EU prolongs Crimea sanctions
The EU on Friday prolonged until 2016 a sanctions package over Russia's illegal annexation of Crimea, days after rolling over a series of damaging punitive measures against Moscow for its role in the Ukraine crisis.
The European Council said the 28-nation bloc continues to "condemn the illegal annexation of Crimea and Sevastopol by the Russian Federation and remains committed to fully implement its non-recognition policy."
Russia annexed Crimea in March 2014 following the ouster of pro-Moscow president Viktor Yanukovych in Kiev, saying the peninsula had voted overwhelming in favour of returning to its Russian homeland.
In response, the EU imposed asset freezes and visa bans against pro-Moscow rebel leaders and Russian figures it said had conspired to strip Crimea from Ukraine via a fraudulent referendum.

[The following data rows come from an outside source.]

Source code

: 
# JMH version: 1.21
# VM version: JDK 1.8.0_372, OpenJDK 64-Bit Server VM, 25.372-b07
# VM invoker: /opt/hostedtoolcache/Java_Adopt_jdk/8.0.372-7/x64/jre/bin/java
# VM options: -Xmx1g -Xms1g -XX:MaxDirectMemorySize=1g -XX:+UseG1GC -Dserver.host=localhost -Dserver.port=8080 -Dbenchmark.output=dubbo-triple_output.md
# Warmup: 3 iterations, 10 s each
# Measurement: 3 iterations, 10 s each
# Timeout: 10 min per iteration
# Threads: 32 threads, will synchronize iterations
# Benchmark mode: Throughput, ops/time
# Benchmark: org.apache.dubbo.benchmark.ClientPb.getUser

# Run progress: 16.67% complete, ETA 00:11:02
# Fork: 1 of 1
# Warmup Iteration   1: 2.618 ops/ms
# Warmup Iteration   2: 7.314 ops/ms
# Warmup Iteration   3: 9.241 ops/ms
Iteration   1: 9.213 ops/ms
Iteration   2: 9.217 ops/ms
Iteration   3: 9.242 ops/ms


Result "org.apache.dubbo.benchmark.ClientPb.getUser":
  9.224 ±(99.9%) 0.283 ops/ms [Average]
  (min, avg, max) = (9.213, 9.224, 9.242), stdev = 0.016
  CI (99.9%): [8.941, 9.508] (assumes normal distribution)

As the Ukraine crisis deepened, the bloc widened the sanctions list over Crimea, at the same time as imposing economic sanctions against Russia, to ban imports from and investment in the peninsula.
Friday's decision covered the sanctions agreed in June 2014 which also included bans on cruise ships using Crimean ports and restrictions on exports of telecommunications and transport equipment.
These sanctions will now run until June 2016, taking them past the economic measures targeting Russia's banks, oil and defence sectors which the EU agreed earlier to extend for another six months to January 2016.